Exercise requirements: Please set down, word for word, the stretch of the 49ers article from "Buried under the" through "inception last February.".

Text provided:
----------------------------------------
Culture
This 49ers season is effectively over — and Kyle Shanahan bears plenty of responsibility
SANTA CLARA, Calif. — And in the end, after another postseason heartbreak, after an emotionally exhausting offseason, after the drama-filled holdouts and the gnarly wave of injuries and the personal tragedies, after a star player’s lash-out and, with a team’s hopes hanging in the balance, an infuriating and surreal tap-out, the San Francisco 49ers’ 2024 season finally collapsed under its own weight.
Buried under the wreckage, barely able to speak at an audible volume, was Kyle Shanahan — the man who had the most to do with the 49ers’ failings, and the biggest culprit behind a last-gasp attempt to extend an era that seemed doomed from its inception last February.
Shanahan, the Niners’ eighth-year coach, was standing at a lectern after the defeat that all but mathematically eliminated the defending NFC champions from playoff contention, one that came courtesy of his fiercest professional rival. With a 12-6 victory at Levi’s Stadium on Thursday night, Sean McVay’s Los Angeles Rams (8-6) boosted their playoff hopes while exposing the 49ers (6-8) as a team that lacked the purpose, precision and unity to play beyond the first weekend in January.
In the end, with desperation in the rain-filled Northern California air, Shanahan’s offense couldn’t produce a single touchdown, San Francisco’s special teams were typically sloppy and an uncharacteristically strong defensive effort was marred by veteran linebacker De’Vondre Campbell Sr.’s stunning refusal to enter the game when summoned in the third quarter.
All of that falls on Shanahan — that’s why he sits in the big chair — and he made no attempt to run from it.
“Not good enough,” Shanahan said of the offensive effort he coordinated Thursday, though the words applied to everything about this defeat and to this challenging season.
Those words also served as an epitaph to a six-season stretch in which the 49ers suffered two excruciating Super Bowl defeats to the Kansas City Chiefs, lost a pair of wrenching NFC Championship Games (including one to McVay’s Rams) and assembled a loaded roster stacked with some of the league’s most talented and resilient players.
Together, they built a formidable foundation, won a lot of big games and at times felt indomitable.
----------------------------------------
Listing:
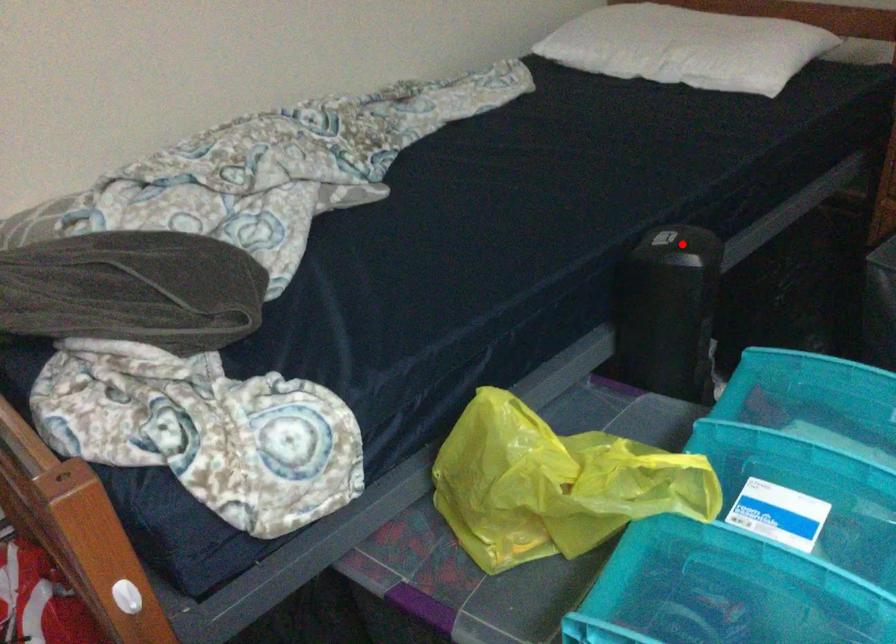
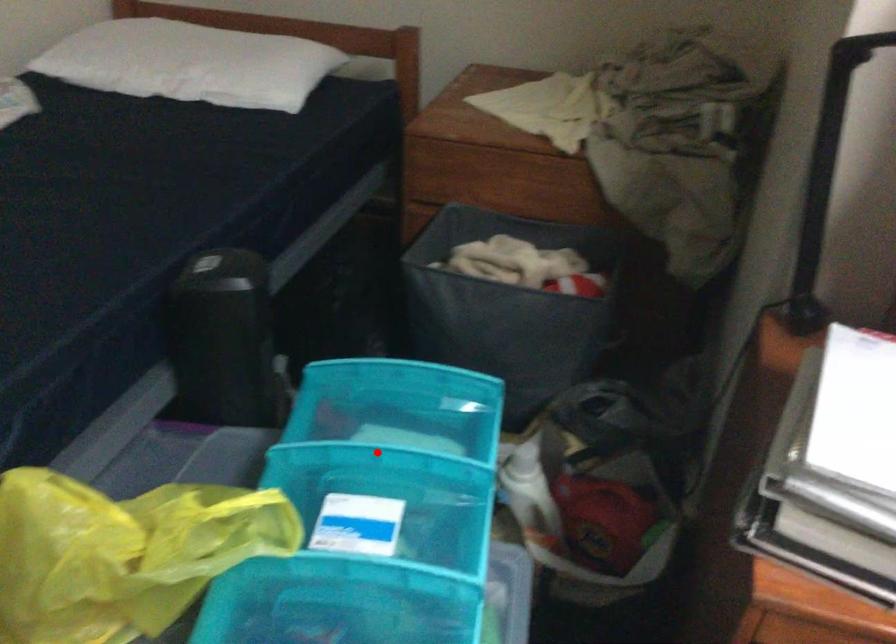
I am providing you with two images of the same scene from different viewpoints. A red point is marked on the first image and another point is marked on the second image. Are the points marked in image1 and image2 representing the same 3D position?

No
----------------------------------------
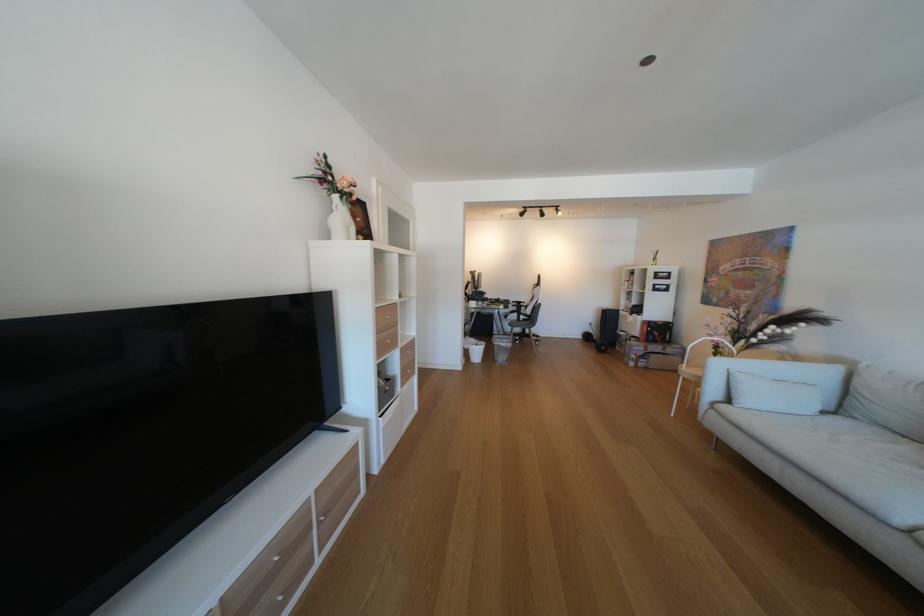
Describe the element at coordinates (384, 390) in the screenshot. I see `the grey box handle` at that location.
----------------------------------------
Output of the exercise:
Buried under the wreckage, barely able to speak at an audible volume, was Kyle Shanahan — the man who had the most to do with the 49ers’ failings, and the biggest culprit behind a last-gasp attempt to extend an era that seemed doomed from its inception last February.